From the text on business leaders' funding of education, transcribe the section starting at "In 2013-14, the" and ending at "Ghar' or modern anganwadi.".

*** Opening QUOTED PASSAGE ***

Students at VidyaGyan

Through his foundation, the Padma Bhushan awardee has started multiple education institutions — VidyaGyan, Shiksha initiative, Shiv Nadar school, SSN institutions, Shiv Nadar University, and Kiran Nadar Institution of Art — providing access to education to over 12,000 children in rural areas. In 2016, Shiv Nadar donated Rs 630 crore to various charitable initiatives, including healthcare, through his foundation.

Anil Agarwal

Anil Agarwal, founder and Chairman of Vedanta Resources Plc, founded the Vedanta Foundation in 1992 with an aim to empower and educate the underprivileged section of society by enhancing their basic skills set and facilitating them to join the mainstream.

Vedanta Foundation has established Compute Training Centers in numerous schools.
The foundation works to provide basic education to school children, child nutrition, essential vocational training such as computer literacy, women’s empowerment and helping youth get jobs thorough its livelihood programmes. It partners with the government, corporate entities, and civil society to create a sustainable impact.

In 2013-14, the Vedanta foundation invested $49 million in building hospitals, schools and other infrastructure, conserving the environment, and funding community programmes that improve health, education and livelihood of over 4.1 million people. In 2015, the Vedanta group in partnership with Ministry for Women and Child Development inaugurated the first 'Nand Ghar' or modern anganwadi.

Anand Mahindra

Anand Mahindra, chairman of the Mahindra Group, founded Nanhi Kali in 1996 to support education for underprivileged girls in India.

“Girls’ education correlates with a reduction in child and maternal mortality, improvements in child nutrition and health, lower fertility rates, better economic production, and female empowerment,” he says.
Nanhi Kalli's with Mathew Hayden

Students who are a part of Nanhi Kali receive both financial and academic support from Anand Mahindra’s NGO Naandi Foundation and the KC Mahindra Education Trust. They attend special classes to learn mathematics, science, and language concepts. Nanhi Kali sponsors the "hidden costs" of their education, providing pencils, notebooks, school bags, uniforms, clothes, and shoes. As of September 2017, the project has supported 1,30,000 underprivileged girls.

Anand Mahindra also donated $10 million to support the Harvard Humanities Center.

*** Closing QUOTED PASSAGE ***
*** Opening MATERIAL SHOWN ***

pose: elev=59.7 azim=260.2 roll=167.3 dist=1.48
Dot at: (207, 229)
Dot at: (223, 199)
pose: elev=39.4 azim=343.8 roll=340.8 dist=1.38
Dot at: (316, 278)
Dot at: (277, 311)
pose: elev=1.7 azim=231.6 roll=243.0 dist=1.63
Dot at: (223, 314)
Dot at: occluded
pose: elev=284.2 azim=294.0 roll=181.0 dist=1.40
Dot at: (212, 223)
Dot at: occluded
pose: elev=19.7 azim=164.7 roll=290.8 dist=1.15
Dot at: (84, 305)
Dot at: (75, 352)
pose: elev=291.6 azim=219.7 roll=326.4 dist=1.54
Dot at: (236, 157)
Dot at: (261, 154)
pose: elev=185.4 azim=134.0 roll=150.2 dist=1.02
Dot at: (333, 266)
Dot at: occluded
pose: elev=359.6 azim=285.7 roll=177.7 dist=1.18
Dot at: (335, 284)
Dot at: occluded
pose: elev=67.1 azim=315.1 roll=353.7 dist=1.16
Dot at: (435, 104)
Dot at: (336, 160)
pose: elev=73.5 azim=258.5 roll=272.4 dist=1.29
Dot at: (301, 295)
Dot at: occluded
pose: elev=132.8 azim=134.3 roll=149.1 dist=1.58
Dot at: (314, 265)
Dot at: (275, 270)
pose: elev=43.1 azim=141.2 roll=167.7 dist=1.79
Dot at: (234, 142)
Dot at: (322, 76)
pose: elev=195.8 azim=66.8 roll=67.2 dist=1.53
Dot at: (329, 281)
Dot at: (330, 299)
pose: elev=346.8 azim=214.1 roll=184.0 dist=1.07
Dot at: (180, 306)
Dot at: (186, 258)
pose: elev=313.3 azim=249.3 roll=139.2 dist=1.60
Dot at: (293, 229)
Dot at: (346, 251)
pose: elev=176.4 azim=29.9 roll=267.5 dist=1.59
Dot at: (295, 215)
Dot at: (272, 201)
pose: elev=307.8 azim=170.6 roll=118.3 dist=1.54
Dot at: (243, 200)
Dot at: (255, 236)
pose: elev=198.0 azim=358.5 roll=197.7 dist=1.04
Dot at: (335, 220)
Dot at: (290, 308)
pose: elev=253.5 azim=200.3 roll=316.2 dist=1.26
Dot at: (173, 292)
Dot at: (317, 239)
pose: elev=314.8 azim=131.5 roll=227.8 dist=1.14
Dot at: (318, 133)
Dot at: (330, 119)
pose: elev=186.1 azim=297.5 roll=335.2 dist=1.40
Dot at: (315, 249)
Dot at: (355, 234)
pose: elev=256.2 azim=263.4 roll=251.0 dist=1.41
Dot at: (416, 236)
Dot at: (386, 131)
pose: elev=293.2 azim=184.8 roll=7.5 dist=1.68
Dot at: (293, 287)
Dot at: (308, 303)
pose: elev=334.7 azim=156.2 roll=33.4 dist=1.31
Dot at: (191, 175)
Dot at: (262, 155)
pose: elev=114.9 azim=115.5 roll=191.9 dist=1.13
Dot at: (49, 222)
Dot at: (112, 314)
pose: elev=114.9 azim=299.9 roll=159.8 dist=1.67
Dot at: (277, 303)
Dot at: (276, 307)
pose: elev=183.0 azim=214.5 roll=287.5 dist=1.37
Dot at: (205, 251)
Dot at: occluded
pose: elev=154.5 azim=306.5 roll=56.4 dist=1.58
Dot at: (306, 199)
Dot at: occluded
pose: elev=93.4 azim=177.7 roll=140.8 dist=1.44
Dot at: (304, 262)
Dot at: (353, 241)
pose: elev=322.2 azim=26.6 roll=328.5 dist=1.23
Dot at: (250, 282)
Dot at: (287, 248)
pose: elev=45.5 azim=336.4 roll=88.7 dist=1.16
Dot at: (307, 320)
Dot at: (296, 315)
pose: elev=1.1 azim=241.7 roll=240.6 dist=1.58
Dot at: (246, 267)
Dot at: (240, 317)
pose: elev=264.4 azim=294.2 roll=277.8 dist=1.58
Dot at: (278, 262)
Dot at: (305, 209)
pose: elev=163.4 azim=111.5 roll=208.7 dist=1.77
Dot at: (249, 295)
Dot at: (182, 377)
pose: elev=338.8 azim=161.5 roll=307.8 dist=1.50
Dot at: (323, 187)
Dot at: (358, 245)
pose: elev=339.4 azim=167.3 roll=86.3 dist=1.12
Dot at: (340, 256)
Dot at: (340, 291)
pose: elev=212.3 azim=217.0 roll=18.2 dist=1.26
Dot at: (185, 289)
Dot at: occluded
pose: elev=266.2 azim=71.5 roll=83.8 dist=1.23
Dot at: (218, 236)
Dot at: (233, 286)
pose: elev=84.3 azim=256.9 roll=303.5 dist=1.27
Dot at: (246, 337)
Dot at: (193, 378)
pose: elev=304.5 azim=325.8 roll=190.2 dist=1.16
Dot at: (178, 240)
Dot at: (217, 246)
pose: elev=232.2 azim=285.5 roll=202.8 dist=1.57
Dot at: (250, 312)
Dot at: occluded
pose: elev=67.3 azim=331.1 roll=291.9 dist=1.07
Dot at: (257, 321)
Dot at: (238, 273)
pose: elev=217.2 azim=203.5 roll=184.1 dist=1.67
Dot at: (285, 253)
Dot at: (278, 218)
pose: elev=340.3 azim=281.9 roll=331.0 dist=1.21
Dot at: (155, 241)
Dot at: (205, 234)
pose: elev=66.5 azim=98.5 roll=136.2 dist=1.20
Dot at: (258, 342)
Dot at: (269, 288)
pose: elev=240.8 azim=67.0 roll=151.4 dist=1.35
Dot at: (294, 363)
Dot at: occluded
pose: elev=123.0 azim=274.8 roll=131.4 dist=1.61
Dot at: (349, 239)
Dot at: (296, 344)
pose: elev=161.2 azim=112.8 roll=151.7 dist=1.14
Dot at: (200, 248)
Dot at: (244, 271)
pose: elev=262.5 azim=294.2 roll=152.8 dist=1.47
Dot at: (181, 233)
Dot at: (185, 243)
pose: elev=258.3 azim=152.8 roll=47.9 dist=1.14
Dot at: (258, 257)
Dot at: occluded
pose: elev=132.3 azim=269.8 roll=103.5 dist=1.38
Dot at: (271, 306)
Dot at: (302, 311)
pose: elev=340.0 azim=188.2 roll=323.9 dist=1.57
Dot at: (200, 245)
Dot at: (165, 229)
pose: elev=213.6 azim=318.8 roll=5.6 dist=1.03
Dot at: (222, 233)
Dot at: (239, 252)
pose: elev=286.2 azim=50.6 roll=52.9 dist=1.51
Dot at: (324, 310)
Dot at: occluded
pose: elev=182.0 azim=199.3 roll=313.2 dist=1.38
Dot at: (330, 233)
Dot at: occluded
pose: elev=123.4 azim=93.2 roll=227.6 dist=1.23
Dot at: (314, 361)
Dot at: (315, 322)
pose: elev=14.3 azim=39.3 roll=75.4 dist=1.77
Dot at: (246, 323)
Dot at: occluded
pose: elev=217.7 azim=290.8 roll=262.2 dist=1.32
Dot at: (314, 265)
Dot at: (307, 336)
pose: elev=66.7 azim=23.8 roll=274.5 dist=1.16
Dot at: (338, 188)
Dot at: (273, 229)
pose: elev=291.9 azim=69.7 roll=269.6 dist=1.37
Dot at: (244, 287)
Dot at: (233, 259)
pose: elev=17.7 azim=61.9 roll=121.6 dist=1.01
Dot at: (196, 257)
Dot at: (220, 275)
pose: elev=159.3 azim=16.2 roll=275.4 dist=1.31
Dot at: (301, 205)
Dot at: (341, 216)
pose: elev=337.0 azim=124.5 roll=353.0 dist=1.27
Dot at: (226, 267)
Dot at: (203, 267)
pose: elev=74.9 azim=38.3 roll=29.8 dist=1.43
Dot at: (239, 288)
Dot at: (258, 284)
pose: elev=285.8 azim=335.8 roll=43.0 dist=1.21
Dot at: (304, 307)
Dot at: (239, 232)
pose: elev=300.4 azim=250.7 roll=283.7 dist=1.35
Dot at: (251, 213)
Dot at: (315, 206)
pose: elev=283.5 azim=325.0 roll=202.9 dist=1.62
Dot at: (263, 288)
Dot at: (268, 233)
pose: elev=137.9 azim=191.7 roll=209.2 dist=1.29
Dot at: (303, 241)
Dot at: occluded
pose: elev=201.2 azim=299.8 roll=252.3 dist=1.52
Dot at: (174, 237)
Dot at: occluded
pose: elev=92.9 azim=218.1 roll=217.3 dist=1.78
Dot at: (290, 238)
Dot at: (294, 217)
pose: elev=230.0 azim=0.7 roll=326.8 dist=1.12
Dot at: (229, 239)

*** Closing MATERIAL SHOWN ***

■ **OUTPUT FOR THIS EXERCISE**
In 2013-14, the Vedanta foundation invested $49 million in building hospitals, schools and other infrastructure, conserving the environment, and funding community programmes that improve health, education and livelihood of over 4.1 million people. In 2015, the Vedanta group in partnership with Ministry for Women and Child Development inaugurated the first 'Nand Ghar' or modern anganwadi.